WORK ITEM
Look below for the line holding "left elbow: (897, 619, 28)" and the line holding "left hip: (830, 638, 9)". Repeat those two and everything between, exactly.

PROVIDED INFORMATION
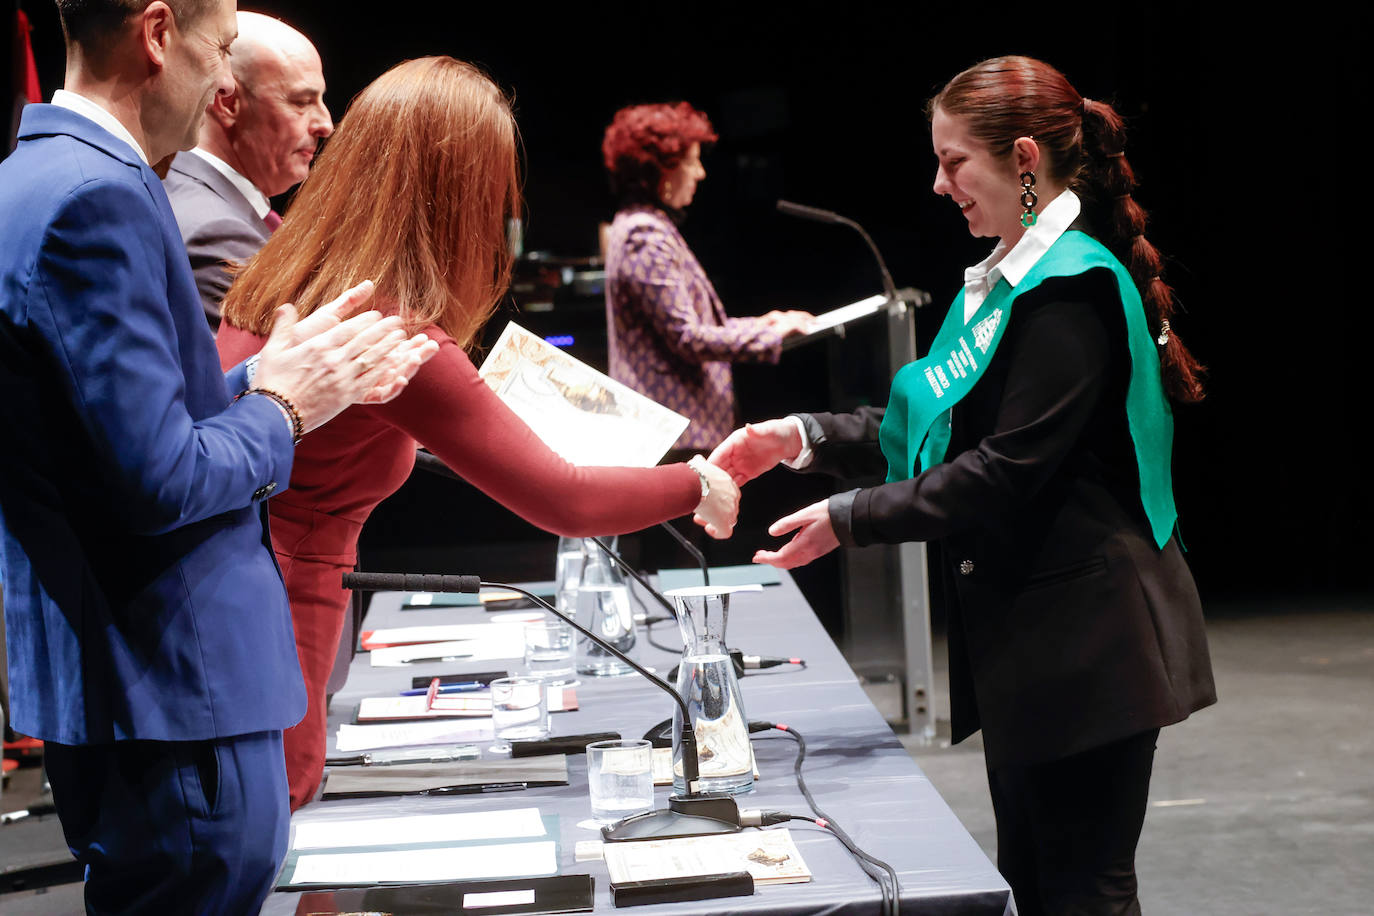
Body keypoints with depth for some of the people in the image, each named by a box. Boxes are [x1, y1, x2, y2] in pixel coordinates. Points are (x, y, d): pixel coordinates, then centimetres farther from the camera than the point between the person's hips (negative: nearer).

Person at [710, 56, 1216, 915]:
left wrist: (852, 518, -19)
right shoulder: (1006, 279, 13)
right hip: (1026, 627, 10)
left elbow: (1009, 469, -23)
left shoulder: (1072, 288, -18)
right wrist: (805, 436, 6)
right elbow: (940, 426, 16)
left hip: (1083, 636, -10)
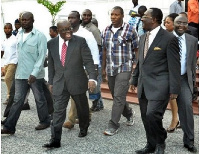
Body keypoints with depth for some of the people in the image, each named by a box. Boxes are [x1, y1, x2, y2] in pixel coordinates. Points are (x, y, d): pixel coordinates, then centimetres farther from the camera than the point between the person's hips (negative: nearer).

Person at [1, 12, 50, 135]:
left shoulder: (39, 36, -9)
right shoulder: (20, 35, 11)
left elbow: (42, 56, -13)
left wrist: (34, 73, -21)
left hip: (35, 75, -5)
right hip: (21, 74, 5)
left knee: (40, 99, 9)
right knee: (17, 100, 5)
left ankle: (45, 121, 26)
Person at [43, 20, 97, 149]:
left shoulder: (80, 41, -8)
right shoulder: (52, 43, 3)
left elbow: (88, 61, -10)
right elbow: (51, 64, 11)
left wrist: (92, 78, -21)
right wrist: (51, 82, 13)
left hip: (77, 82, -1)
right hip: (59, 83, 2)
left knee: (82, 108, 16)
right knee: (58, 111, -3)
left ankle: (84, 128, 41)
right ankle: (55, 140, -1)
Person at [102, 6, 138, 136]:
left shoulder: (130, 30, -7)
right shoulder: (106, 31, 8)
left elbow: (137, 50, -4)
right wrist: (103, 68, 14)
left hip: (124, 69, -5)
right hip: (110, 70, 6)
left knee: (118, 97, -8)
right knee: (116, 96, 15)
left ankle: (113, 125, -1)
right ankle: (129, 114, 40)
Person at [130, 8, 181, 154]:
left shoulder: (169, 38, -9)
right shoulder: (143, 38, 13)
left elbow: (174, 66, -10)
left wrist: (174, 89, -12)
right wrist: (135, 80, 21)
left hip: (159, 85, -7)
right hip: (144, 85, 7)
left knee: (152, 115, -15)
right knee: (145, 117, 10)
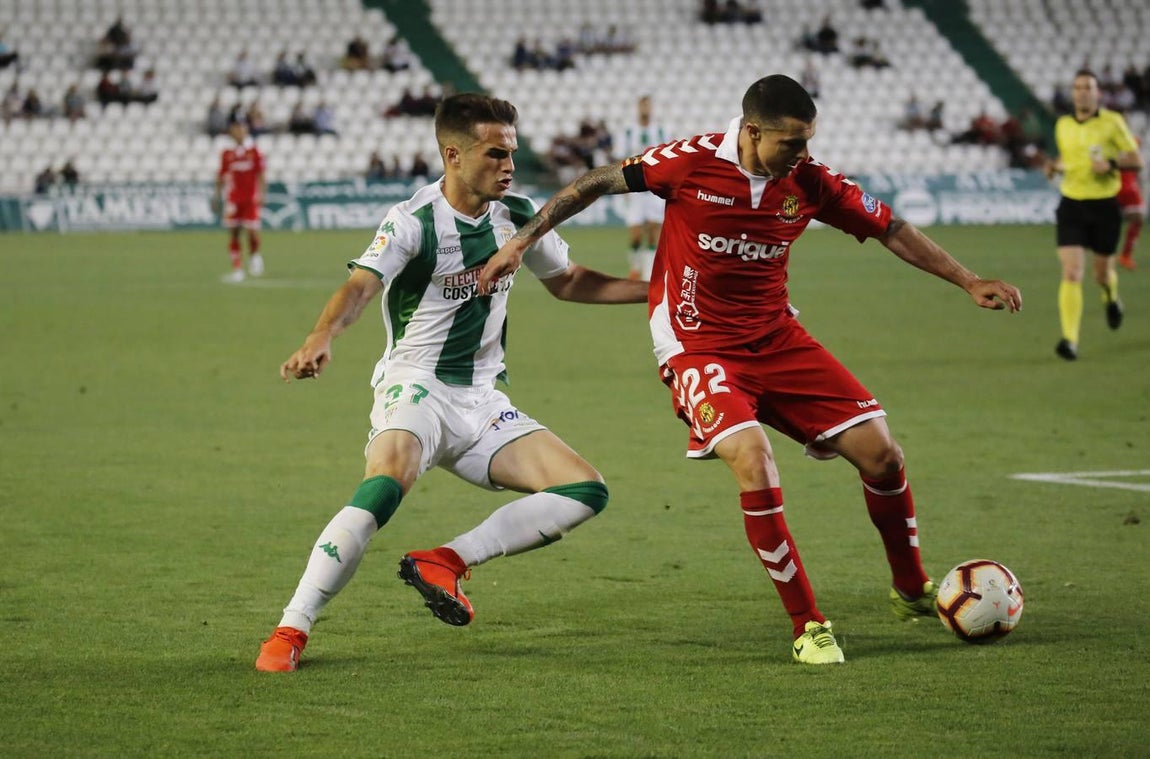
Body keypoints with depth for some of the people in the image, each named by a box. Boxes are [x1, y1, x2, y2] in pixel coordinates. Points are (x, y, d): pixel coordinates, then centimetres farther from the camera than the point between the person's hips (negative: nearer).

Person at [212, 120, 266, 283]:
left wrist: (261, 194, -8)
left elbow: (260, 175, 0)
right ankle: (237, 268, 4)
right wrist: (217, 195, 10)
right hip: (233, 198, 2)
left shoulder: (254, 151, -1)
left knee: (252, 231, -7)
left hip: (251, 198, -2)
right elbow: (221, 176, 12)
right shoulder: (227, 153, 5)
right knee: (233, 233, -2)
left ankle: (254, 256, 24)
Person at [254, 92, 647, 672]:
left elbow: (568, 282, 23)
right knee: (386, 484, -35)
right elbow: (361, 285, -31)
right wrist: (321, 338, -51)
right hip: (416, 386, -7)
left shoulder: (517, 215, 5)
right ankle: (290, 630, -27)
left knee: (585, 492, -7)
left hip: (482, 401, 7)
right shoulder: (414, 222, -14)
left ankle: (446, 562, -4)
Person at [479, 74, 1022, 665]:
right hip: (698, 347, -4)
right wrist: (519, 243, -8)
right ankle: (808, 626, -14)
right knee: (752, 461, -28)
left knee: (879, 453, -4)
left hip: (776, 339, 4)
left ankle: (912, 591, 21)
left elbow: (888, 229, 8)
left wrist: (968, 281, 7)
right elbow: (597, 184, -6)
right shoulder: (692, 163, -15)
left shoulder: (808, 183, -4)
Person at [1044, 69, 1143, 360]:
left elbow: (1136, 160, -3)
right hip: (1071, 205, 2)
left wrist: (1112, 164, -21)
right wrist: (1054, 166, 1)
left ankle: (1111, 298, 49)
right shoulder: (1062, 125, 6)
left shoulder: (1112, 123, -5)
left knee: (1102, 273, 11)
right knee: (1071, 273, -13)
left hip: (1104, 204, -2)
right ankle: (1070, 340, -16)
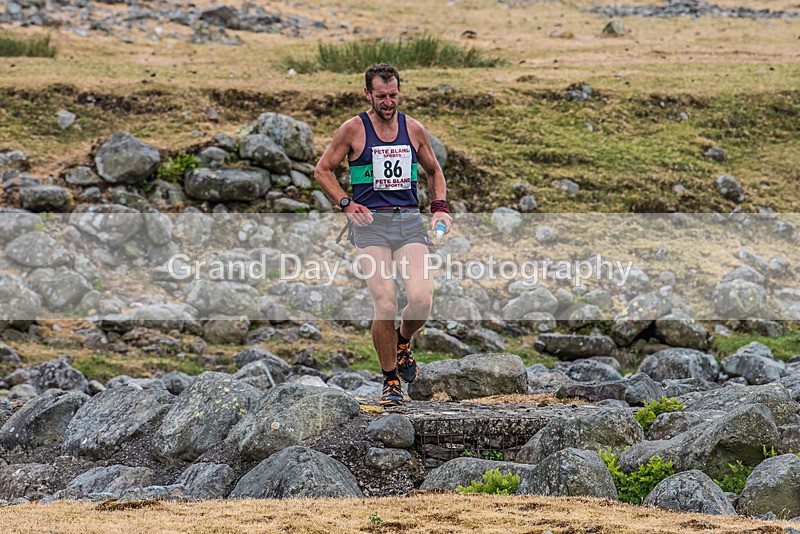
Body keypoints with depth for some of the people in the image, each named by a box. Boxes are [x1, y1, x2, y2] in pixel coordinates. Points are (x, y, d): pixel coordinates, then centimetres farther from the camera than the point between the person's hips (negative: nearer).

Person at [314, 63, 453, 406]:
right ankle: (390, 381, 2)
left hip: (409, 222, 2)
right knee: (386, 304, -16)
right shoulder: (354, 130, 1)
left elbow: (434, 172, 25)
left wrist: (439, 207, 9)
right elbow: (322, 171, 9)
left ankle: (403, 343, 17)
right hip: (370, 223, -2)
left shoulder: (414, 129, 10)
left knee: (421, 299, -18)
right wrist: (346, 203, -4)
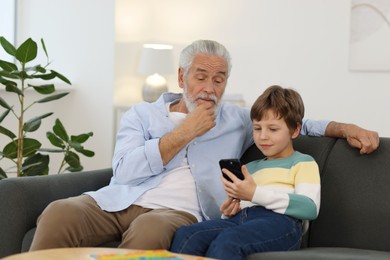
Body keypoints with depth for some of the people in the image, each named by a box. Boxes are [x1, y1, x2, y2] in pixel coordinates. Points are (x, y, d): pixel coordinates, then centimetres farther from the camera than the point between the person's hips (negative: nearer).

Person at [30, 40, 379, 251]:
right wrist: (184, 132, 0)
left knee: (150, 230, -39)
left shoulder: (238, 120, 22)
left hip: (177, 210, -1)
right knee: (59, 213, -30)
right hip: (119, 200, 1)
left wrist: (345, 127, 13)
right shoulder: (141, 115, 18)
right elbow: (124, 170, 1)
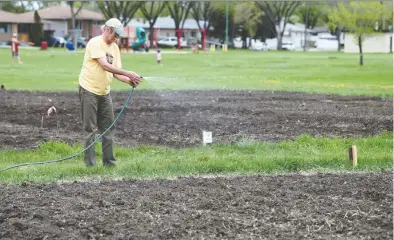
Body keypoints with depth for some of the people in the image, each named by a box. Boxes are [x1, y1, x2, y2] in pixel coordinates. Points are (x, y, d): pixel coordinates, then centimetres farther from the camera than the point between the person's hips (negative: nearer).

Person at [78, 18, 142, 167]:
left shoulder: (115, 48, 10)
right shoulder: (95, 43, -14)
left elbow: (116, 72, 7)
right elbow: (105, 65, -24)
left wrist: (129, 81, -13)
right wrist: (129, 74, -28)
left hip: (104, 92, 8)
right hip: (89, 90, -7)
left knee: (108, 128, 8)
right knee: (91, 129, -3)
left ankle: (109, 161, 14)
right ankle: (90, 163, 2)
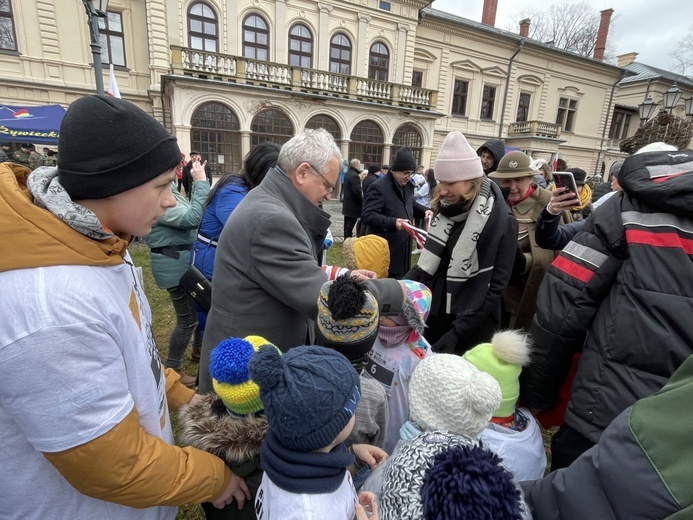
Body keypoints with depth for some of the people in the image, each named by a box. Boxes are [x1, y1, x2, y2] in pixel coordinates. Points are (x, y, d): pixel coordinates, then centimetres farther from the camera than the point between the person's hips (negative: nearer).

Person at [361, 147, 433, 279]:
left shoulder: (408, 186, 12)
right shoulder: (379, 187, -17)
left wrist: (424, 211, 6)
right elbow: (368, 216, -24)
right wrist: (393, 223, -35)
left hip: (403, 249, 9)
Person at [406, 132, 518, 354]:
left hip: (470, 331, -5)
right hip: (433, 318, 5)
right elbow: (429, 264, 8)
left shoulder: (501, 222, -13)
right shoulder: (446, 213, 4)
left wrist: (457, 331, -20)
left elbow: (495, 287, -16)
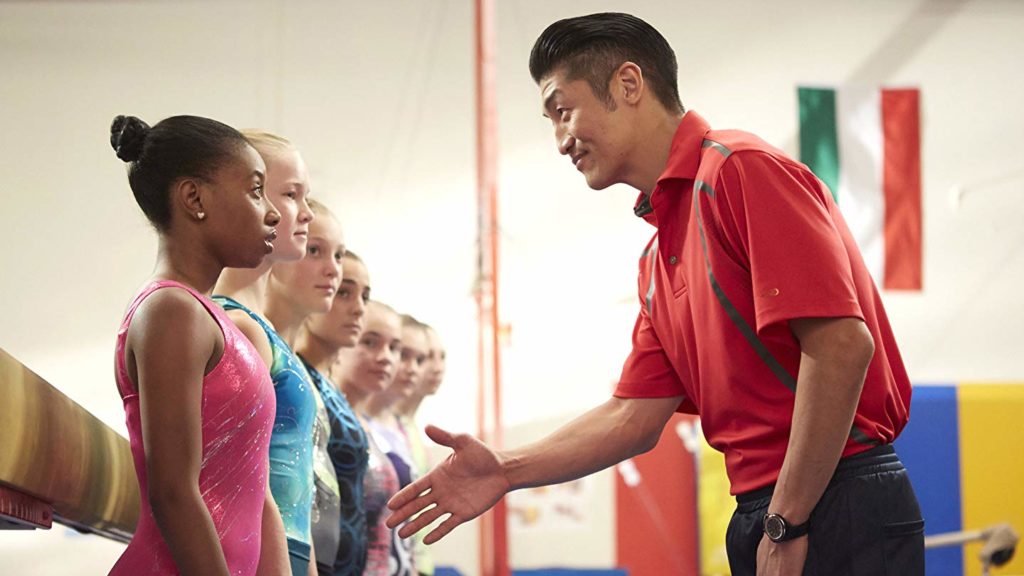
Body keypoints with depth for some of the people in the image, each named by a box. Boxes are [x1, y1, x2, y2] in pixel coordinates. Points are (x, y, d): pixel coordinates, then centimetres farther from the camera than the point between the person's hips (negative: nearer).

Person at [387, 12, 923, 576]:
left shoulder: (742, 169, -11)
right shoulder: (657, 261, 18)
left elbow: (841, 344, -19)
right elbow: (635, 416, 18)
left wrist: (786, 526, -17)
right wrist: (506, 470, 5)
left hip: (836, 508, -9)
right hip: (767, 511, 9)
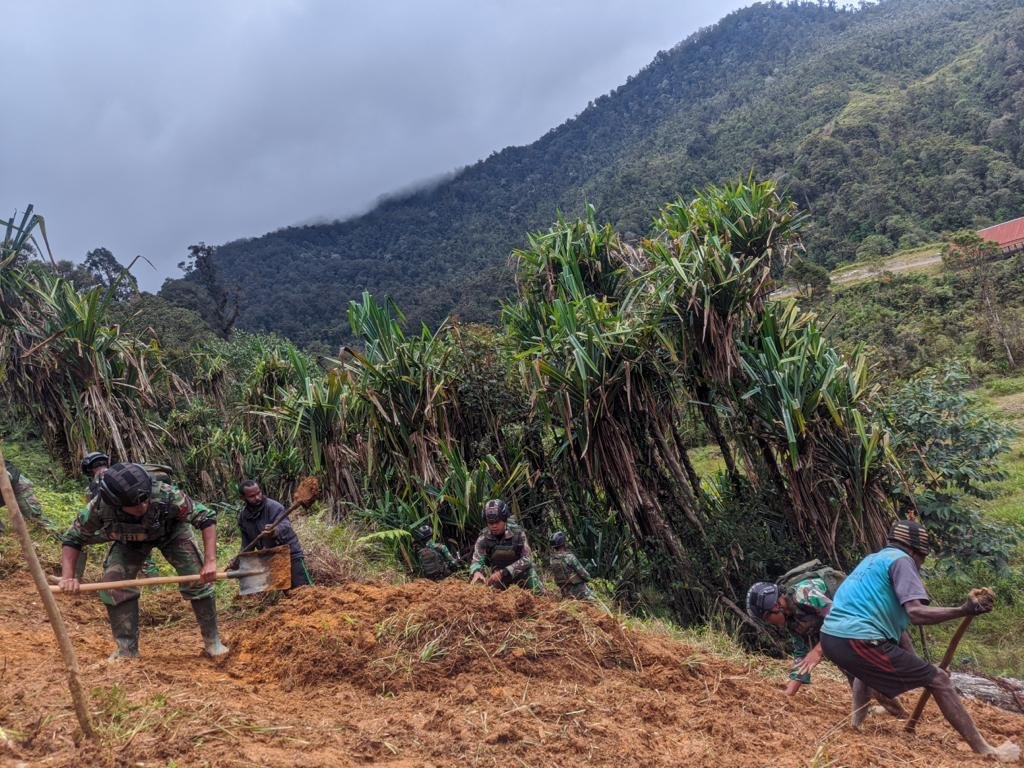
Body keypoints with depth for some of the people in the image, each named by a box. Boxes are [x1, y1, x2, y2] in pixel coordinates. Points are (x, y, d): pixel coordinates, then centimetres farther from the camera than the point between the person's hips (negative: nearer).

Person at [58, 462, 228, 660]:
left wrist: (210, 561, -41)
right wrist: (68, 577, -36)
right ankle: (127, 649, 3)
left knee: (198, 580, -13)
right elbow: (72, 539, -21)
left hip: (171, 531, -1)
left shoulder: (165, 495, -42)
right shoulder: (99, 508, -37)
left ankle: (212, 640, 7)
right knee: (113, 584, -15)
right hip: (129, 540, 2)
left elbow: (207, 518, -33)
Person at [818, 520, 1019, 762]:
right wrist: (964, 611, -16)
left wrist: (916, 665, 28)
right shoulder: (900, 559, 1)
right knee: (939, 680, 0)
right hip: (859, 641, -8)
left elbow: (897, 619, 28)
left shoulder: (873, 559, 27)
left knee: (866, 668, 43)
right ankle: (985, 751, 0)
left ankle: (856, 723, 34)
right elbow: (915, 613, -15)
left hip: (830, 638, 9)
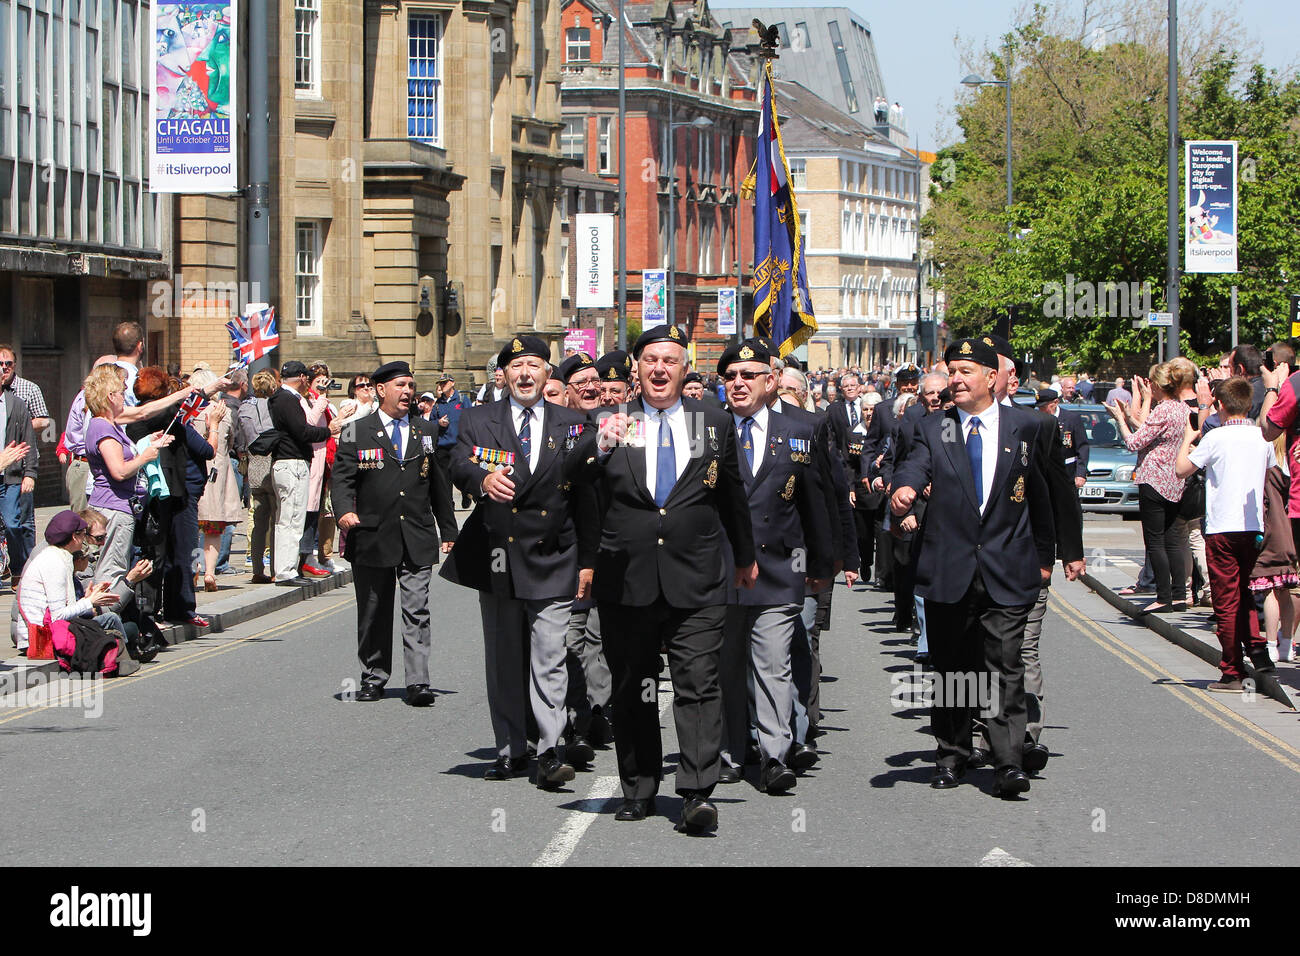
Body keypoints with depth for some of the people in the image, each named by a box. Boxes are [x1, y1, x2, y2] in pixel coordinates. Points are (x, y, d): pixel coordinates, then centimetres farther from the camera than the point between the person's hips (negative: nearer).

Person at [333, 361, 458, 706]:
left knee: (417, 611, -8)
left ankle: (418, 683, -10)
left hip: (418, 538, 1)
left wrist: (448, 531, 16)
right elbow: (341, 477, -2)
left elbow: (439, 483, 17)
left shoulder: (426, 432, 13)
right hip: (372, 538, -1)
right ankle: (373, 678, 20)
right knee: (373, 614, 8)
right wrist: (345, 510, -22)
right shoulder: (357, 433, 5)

RESPONSE TO THIS TASK
left elbow: (897, 619, 28)
left shoulder: (873, 559, 27)
left knee: (866, 668, 43)
right ankle: (985, 751, 0)
left ankle: (856, 723, 34)
right elbow: (915, 613, -15)
left hip: (830, 638, 9)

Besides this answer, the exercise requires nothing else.